- _DOCUMENT EXTRACT_

· · · · · · ·

CREATE TABLE employees (
    emp_id INT,
    first_name VARCHAR(50),
    last_name VARCHAR(50),
    email VARCHAR(100),
    phone VARCHAR(20),
    department VARCHAR(50),
    salary DECIMAL(10,2),
    bonus DECIMAL(10,2),
    hire_date DATE,
    last_login DATETIME,
    notes VARCHAR(500)
);

INSERT INTO employees VALUES
(1001, '  Naveen ', 'Vuppula', 'Naveen.Vuppula@Email.COM', '(416) 555-1234', 'Data Engineering', 105000.00, 10500.00, '2022-01-15', '2026-05-24 14:30:00', 'Senior consultant'),
(1002, 'shrey', 'PATIL', 'shrey@email.com', '416-555-5678', 'Data Engineering', 95000.00, NULL, '2023-03-20', '2026-05-23 09:15:00', NULL),
(1003, 'Vrushab', 'Sharma', 'vrushab@email.com', '604.555.9012', 'Engineering', 92000.50, 4600.00, '2023-06-10', NULL, ''),
(1004, 'Vishnu', 'Kumar', NULL, '613 555 3456', 'Analytics', 91000.00, 9100.00, '2023-09-01', '2026-05-22 16:45:00', 'Transferred from Delhi'),
(1005, 'Ravi', 'Desai', 'ravi@email.com', NULL, 'Analytics', 85000.00, 0.00, '2024-01-05', '2026-05-20 08:00:00', 'New hire - probation');

Notice the intentional issues: leading/trailing spaces, mixed case, NULL values, empty strings, different phone formats, NULL bonus, zero bonus, NULL email.

· · · · · · ·

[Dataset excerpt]
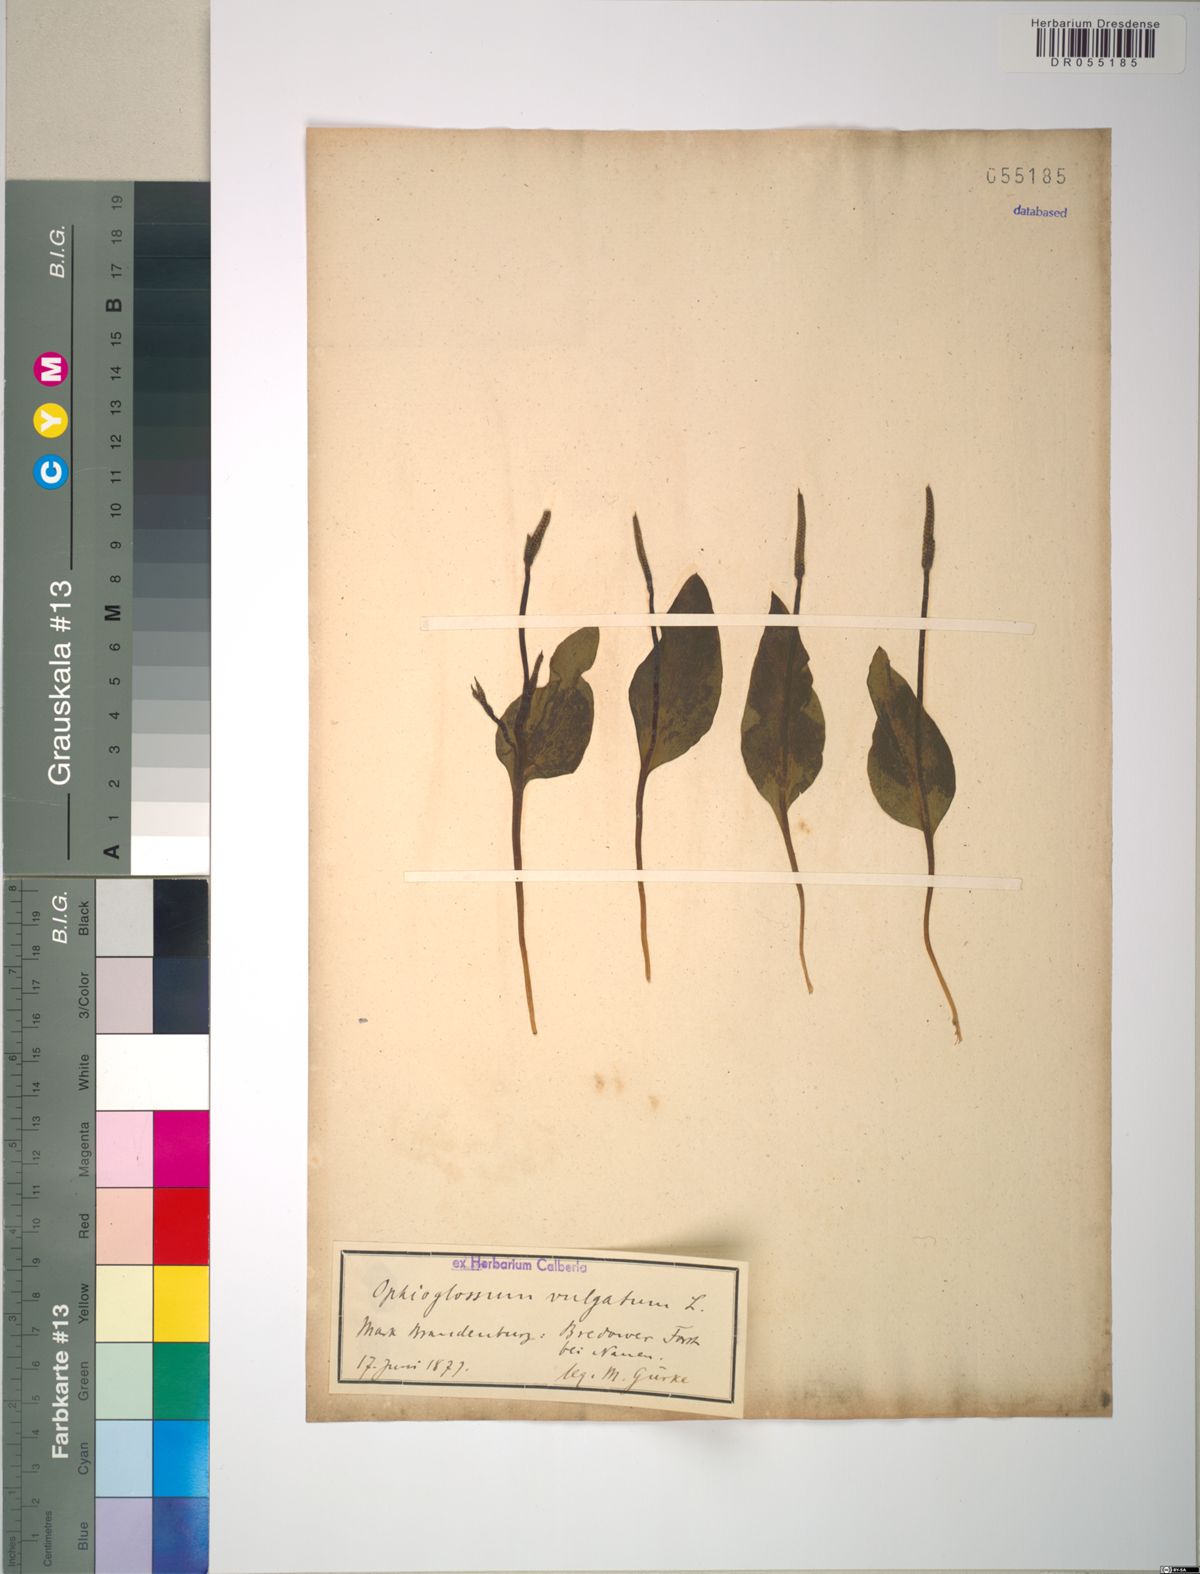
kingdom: Plantae
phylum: Tracheophyta
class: Polypodiopsida
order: Ophioglossales
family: Ophioglossaceae
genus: Ophioglossum
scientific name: Ophioglossum vulgatum
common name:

· · · · · · ·

- _TASKS FOR THIS EXERCISE_
(1) In the SQL snippet, which department is the employee with emp_id 1004 assigned to?
(2) Print the SQL snippet starting at "Notice the intentional" and ending at "bonus, NULL email.".

- _SOLUTION LIST_
(1) Analytics

(2)
Notice the intentional issues: leading/trailing spaces, mixed case, NULL values, empty strings, different phone formats, NULL bonus, zero bonus, NULL email.